Known chiefly for his poster work for French theatres and galleries using custom fonts and dramatic, even explosive composition, Apeloig’s designs combine impossible elegance with a kind of internal combustion. He is a committed educator, teaching at Rhode Island School of Design, the Cooper Union School of Art in New York and elsewhere. He also recently designed hour markers for the quite lovely Slim d’Hermes watch.

For the cover, Apeloig devised another custom font to create a spinning, disintegrating ’200’ and added die-cut holes to reveal a second cover underneath, a simple block of colour (available in three options). He then animated it, adding actual movement to implied movement (resulting in a piece of work so effective that it now comprises part of ’Using Type’, Apeloig’s forthcoming show at Amsterdam’s Stedelijk Museum). Frankly, we couldn’t be happier. We spoke to him about creating this landmark design.

Wallpaper*: For the cover of our 200th issue, you have created type that seems to be in motion in some way. Is that what you were trying to achieve?
PA: Yes of course. In most of my work I try to create a sort of frozen motion in a two-dimensional design. I want to imagine that the design moves on the surface. It could be seen as a piece of performance art.

You have created a cover and an animation. How hard is it to create a type design that can work for both? And which comes first?
Both of them came at the same time. I abstracted the shapes of the numbers ’2’ and ’0’. I observed traditional shapes of those two signs and looked for what part they have in common. Then I realised that a half circle could be used in different scales within the two numbers. I like to set constraints when I work, such as the thickness of the line, which is maintained as a constant. The asterisk appears as a symbol of ornamentation.
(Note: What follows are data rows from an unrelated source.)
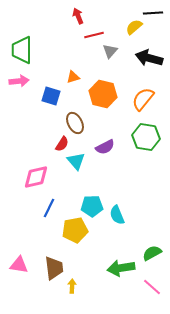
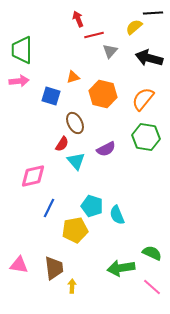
red arrow: moved 3 px down
purple semicircle: moved 1 px right, 2 px down
pink diamond: moved 3 px left, 1 px up
cyan pentagon: rotated 20 degrees clockwise
green semicircle: rotated 54 degrees clockwise
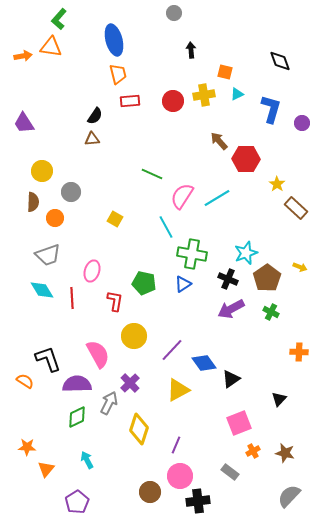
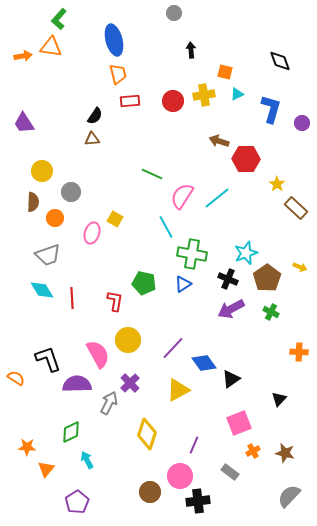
brown arrow at (219, 141): rotated 30 degrees counterclockwise
cyan line at (217, 198): rotated 8 degrees counterclockwise
pink ellipse at (92, 271): moved 38 px up
yellow circle at (134, 336): moved 6 px left, 4 px down
purple line at (172, 350): moved 1 px right, 2 px up
orange semicircle at (25, 381): moved 9 px left, 3 px up
green diamond at (77, 417): moved 6 px left, 15 px down
yellow diamond at (139, 429): moved 8 px right, 5 px down
purple line at (176, 445): moved 18 px right
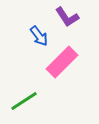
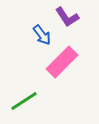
blue arrow: moved 3 px right, 1 px up
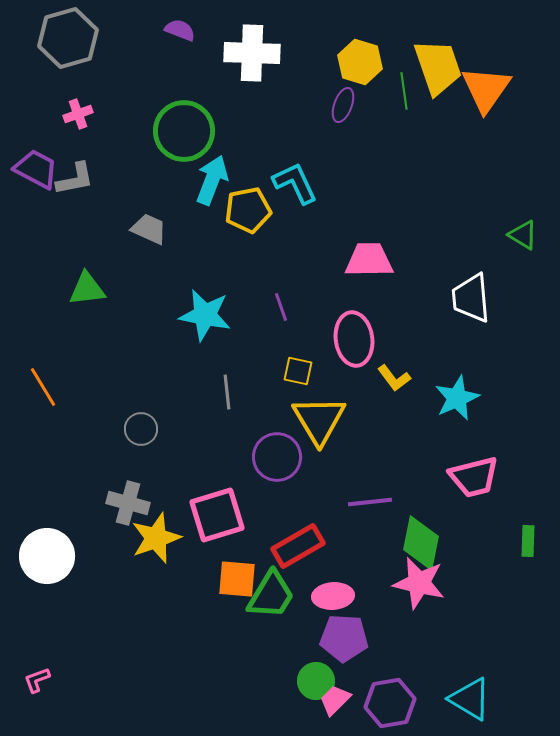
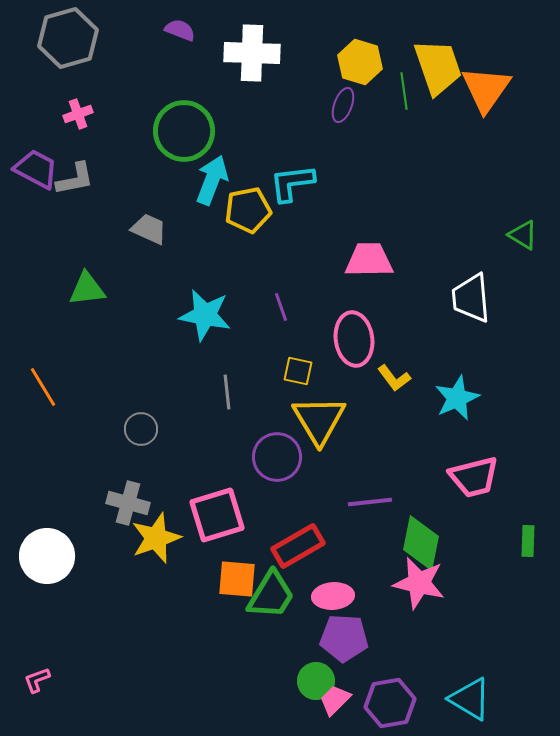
cyan L-shape at (295, 183): moved 3 px left; rotated 72 degrees counterclockwise
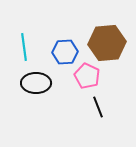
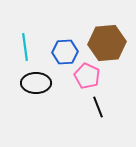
cyan line: moved 1 px right
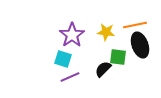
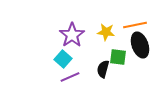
cyan square: rotated 24 degrees clockwise
black semicircle: rotated 30 degrees counterclockwise
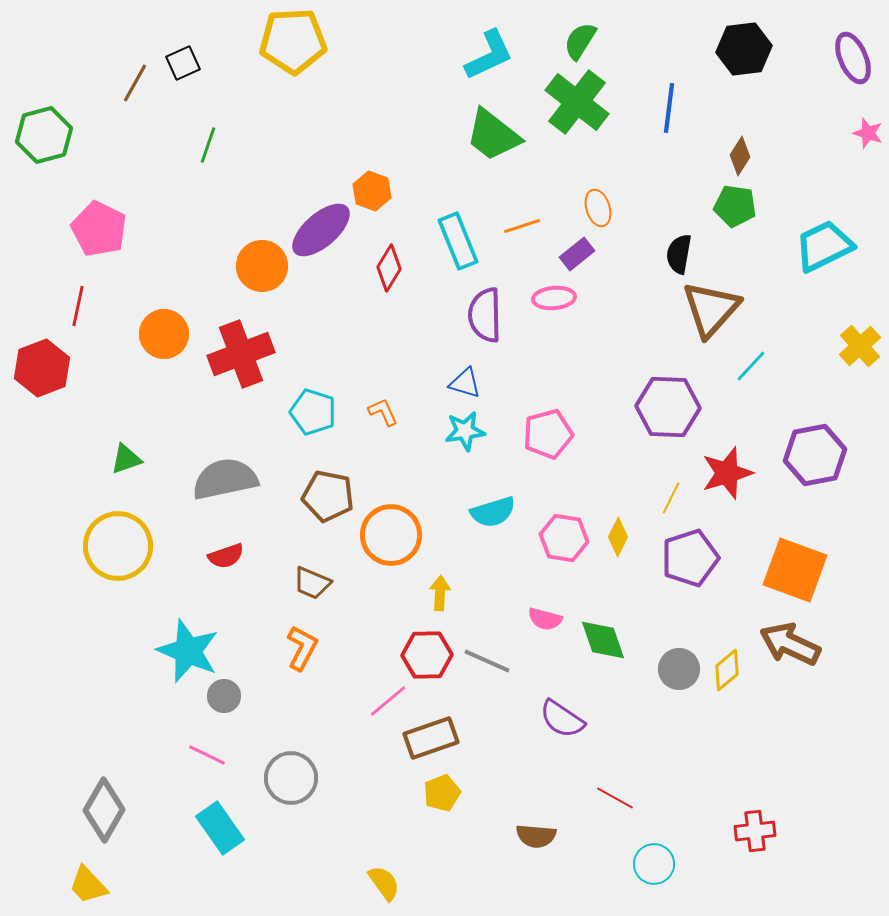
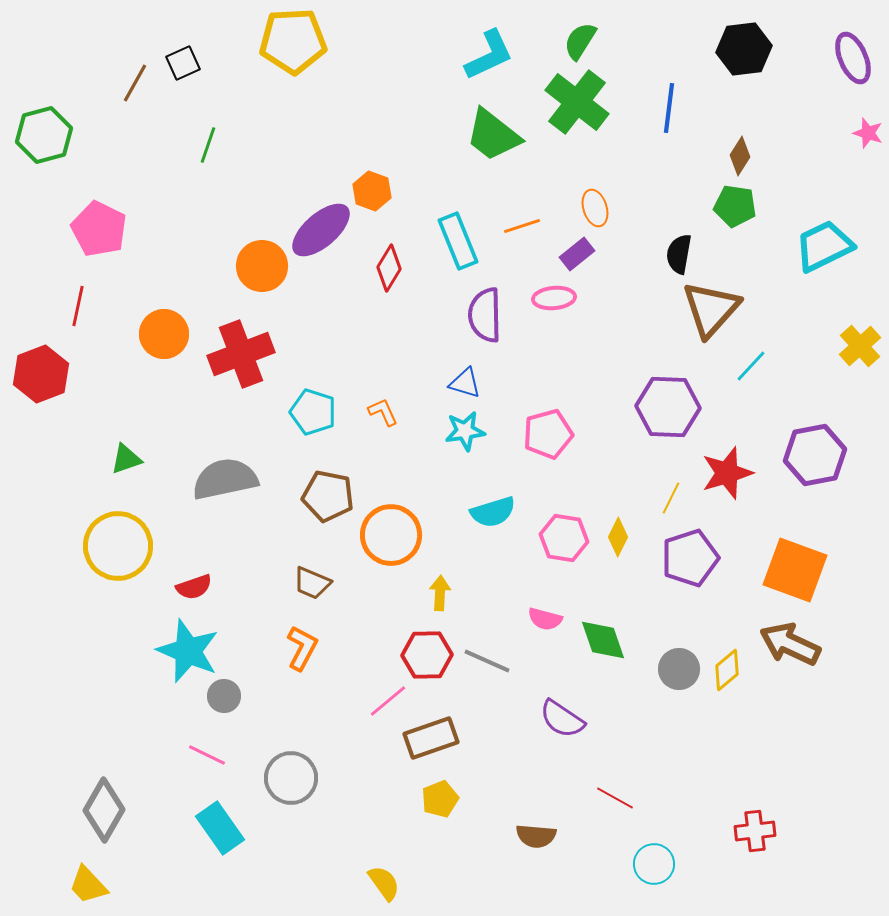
orange ellipse at (598, 208): moved 3 px left
red hexagon at (42, 368): moved 1 px left, 6 px down
red semicircle at (226, 556): moved 32 px left, 31 px down
yellow pentagon at (442, 793): moved 2 px left, 6 px down
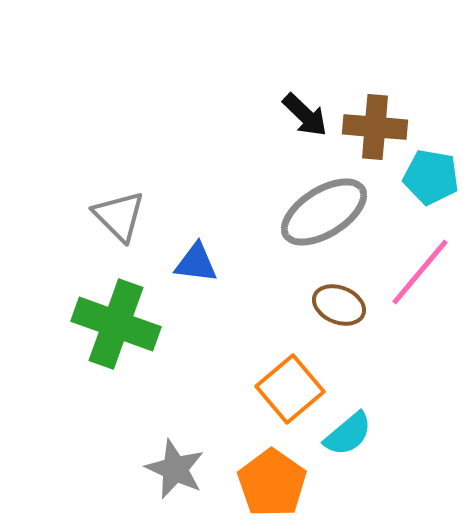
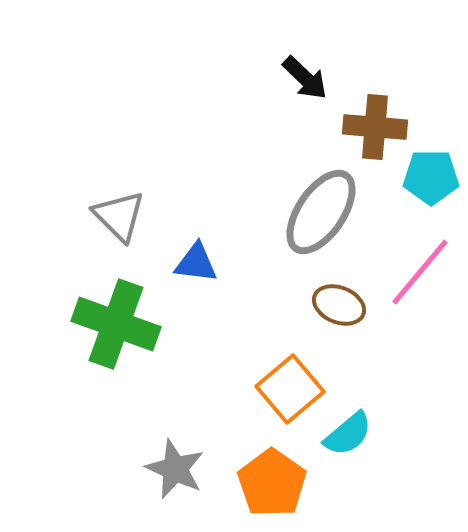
black arrow: moved 37 px up
cyan pentagon: rotated 10 degrees counterclockwise
gray ellipse: moved 3 px left; rotated 24 degrees counterclockwise
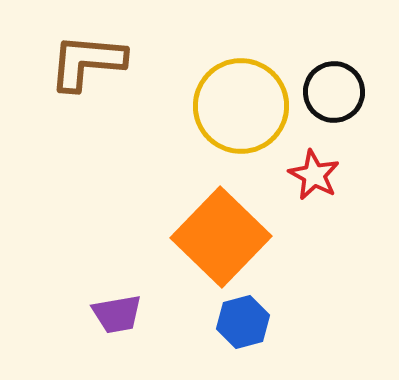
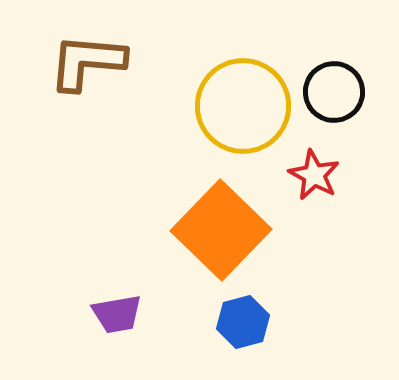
yellow circle: moved 2 px right
orange square: moved 7 px up
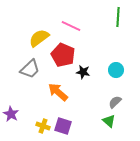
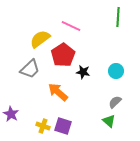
yellow semicircle: moved 1 px right, 1 px down
red pentagon: rotated 15 degrees clockwise
cyan circle: moved 1 px down
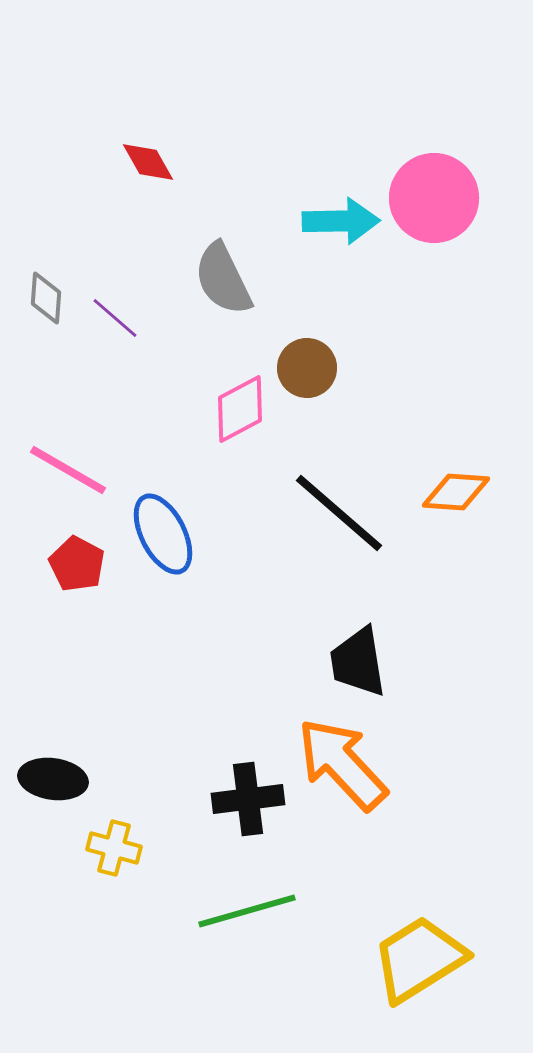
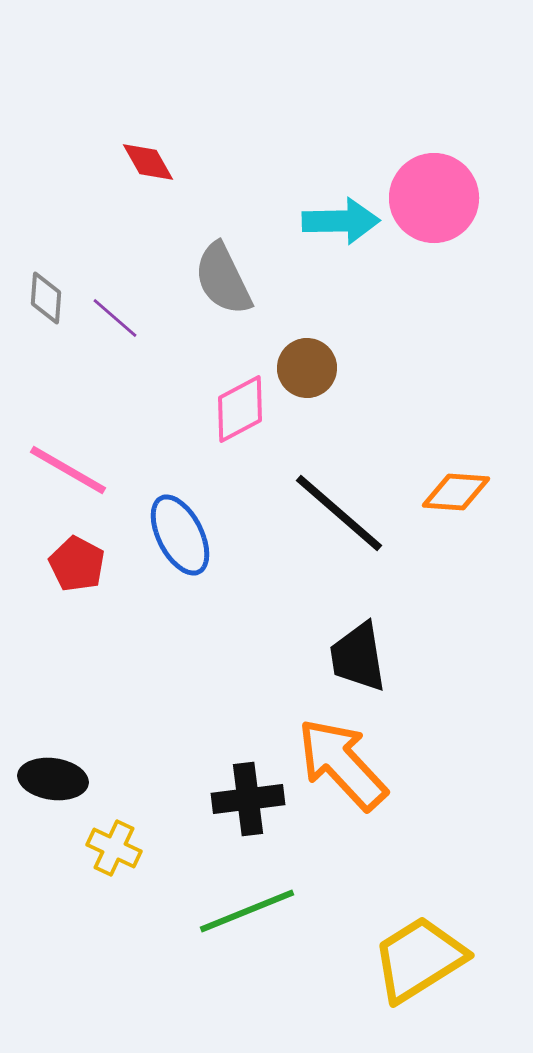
blue ellipse: moved 17 px right, 1 px down
black trapezoid: moved 5 px up
yellow cross: rotated 10 degrees clockwise
green line: rotated 6 degrees counterclockwise
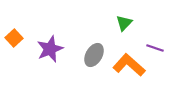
More generally, as the world moves steadily away from print towards digital – or rather, we hope, there are more and more digital and moving versions of things – is this something you have to think about more and more? Creating things that can move?
Since the beginning of my professional life I have been interested in playing with the idea of visual illusion and motion. Movement is a central theme in the design of the typography in the poster for the ‘Chicago’ exhibition, one of my very early works that I did for the Musée d’Orsay in 1987 and later in 2003 for another poster titled ’Barges on water, river and canals’, which was for an exhibition of antique barge models. In this last one, I elongated the segments between the letterforms to reproduce the slow motion of a boat gliding and reflecting on the surface of the water. This visual effect of reflection in the water is also seen in the identity I have done for the French navigable waterways. I consider myself lucky to be able to enjoy a time where technology allows us to use typography across different medias. We can use type elements in different spaces and bring motion with animation.

Because I pay a lot of attention to music, it influences every step of the creation. Rhythm has a great impact on my approach to typography. I watch a lot of art performances that inspire me. 

You have pushed the cover design near to the point of abstraction. Do you enjoy having the freedom to do that? And is it harder to do than when you are required to be absolutely legible?
I feel comfortable with abstraction. It’s interesting to explore the limit of readability. I like to go beyond traditional expectations. I think we live in a world that is abstract. Look at nature for instance. The artists are the people who are able to translate these abstract shapes into human gesture.

What is the first duty of the designer, then: impact or legibility?
In typography of course both are linked. Finding a balance between the two is the challenge.